■ **Exercise aim**
All of the records must be repeated exactly.

Data extracted from a collection:
※
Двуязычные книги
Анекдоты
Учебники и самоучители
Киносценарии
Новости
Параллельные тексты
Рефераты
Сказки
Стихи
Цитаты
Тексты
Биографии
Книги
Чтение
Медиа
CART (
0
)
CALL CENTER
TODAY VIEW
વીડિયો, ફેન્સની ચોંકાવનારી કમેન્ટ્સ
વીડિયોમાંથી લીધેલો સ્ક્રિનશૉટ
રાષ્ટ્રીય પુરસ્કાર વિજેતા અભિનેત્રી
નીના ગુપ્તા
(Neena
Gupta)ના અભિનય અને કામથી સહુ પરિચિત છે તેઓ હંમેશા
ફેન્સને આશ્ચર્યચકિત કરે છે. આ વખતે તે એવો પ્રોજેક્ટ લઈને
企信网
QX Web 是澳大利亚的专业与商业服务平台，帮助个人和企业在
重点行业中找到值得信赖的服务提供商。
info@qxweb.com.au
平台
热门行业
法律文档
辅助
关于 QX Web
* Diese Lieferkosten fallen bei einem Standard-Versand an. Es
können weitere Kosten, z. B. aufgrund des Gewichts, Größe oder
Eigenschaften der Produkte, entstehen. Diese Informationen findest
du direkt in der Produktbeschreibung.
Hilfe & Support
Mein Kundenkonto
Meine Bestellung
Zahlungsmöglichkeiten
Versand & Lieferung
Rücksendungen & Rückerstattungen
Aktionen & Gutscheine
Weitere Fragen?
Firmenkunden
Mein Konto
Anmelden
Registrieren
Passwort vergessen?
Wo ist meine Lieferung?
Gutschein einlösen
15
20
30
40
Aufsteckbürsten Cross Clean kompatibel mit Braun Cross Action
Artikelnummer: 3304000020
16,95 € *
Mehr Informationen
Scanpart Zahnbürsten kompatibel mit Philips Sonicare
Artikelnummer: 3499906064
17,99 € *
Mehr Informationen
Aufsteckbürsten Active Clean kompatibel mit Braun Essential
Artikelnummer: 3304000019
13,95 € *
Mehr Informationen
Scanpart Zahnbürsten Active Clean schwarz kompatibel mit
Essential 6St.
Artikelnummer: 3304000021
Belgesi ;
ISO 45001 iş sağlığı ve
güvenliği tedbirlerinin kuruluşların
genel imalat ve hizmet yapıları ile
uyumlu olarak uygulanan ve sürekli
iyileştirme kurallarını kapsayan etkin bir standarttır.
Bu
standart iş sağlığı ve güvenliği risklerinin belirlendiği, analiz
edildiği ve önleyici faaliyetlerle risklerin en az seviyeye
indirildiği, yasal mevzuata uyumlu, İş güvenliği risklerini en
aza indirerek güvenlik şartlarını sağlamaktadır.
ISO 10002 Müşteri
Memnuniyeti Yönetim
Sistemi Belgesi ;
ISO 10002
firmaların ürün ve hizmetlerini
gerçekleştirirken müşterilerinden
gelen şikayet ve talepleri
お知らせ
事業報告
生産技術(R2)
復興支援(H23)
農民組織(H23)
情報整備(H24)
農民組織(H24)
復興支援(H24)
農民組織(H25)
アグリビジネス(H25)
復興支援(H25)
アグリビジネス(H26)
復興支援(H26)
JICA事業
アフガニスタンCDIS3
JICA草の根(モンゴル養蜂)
※
■ **Response to this task**
Двуязычные книги
Анекдоты
Учебники и самоучители
Киносценарии
Новости
Параллельные тексты
Рефераты
Сказки
Стихи
Цитаты
Тексты
Биографии
Книги
Чтение
Медиа
CART (
0
)
CALL CENTER
TODAY VIEW
વીડિયો, ફેન્સની ચોંકાવનારી કમેન્ટ્સ
વીડિયોમાંથી લીધેલો સ્ક્રિનશૉટ
રાષ્ટ્રીય પુરસ્કાર વિજેતા અભિનેત્રી
નીના ગુપ્તા
(Neena
Gupta)ના અભિનય અને કામથી સહુ પરિચિત છે તેઓ હંમેશા
ફેન્સને આશ્ચર્યચકિત કરે છે. આ વખતે તે એવો પ્રોજેક્ટ લઈને
企信网
QX Web 是澳大利亚的专业与商业服务平台，帮助个人和企业在
重点行业中找到值得信赖的服务提供商。
info@qxweb.com.au
平台
热门行业
法律文档
辅助
关于 QX Web
* Diese Lieferkosten fallen bei einem Standard-Versand an. Es
können weitere Kosten, z. B. aufgrund des Gewichts, Größe oder
Eigenschaften der Produkte, entstehen. Diese Informationen findest
du direkt in der Produktbeschreibung.
Hilfe & Support
Mein Kundenkonto
Meine Bestellung
Zahlungsmöglichkeiten
Versand & Lieferung
Rücksendungen & Rückerstattungen
Aktionen & Gutscheine
Weitere Fragen?
Firmenkunden
Mein Konto
Anmelden
Registrieren
Passwort vergessen?
Wo ist meine Lieferung?
Gutschein einlösen
15
20
30
40
Aufsteckbürsten Cross Clean kompatibel mit Braun Cross Action
Artikelnummer: 3304000020
16,95 € *
Mehr Informationen
Scanpart Zahnbürsten kompatibel mit Philips Sonicare
Artikelnummer: 3499906064
17,99 € *
Mehr Informationen
Aufsteckbürsten Active Clean kompatibel mit Braun Essential
Artikelnummer: 3304000019
13,95 € *
Mehr Informationen
Scanpart Zahnbürsten Active Clean schwarz kompatibel mit
Essential 6St.
Artikelnummer: 3304000021
Belgesi ;
ISO 45001 iş sağlığı ve
güvenliği tedbirlerinin kuruluşların
genel imalat ve hizmet yapıları ile
uyumlu olarak uygulanan ve sürekli
iyileştirme kurallarını kapsayan etkin bir standarttır.
Bu
standart iş sağlığı ve güvenliği risklerinin belirlendiği, analiz
edildiği ve önleyici faaliyetlerle risklerin en az seviyeye
indirildiği, yasal mevzuata uyumlu, İş güvenliği risklerini en
aza indirerek güvenlik şartlarını sağlamaktadır.
ISO 10002 Müşteri
Memnuniyeti Yönetim
Sistemi Belgesi ;
ISO 10002
firmaların ürün ve hizmetlerini
gerçekleştirirken müşterilerinden
gelen şikayet ve talepleri
お知らせ
事業報告
生産技術(R2)
復興支援(H23)
農民組織(H23)
情報整備(H24)
農民組織(H24)
復興支援(H24)
農民組織(H25)
アグリビジネス(H25)
復興支援(H25)
アグリビジネス(H26)
復興支援(H26)
JICA事業
アフガニスタンCDIS3
JICA草の根(モンゴル養蜂)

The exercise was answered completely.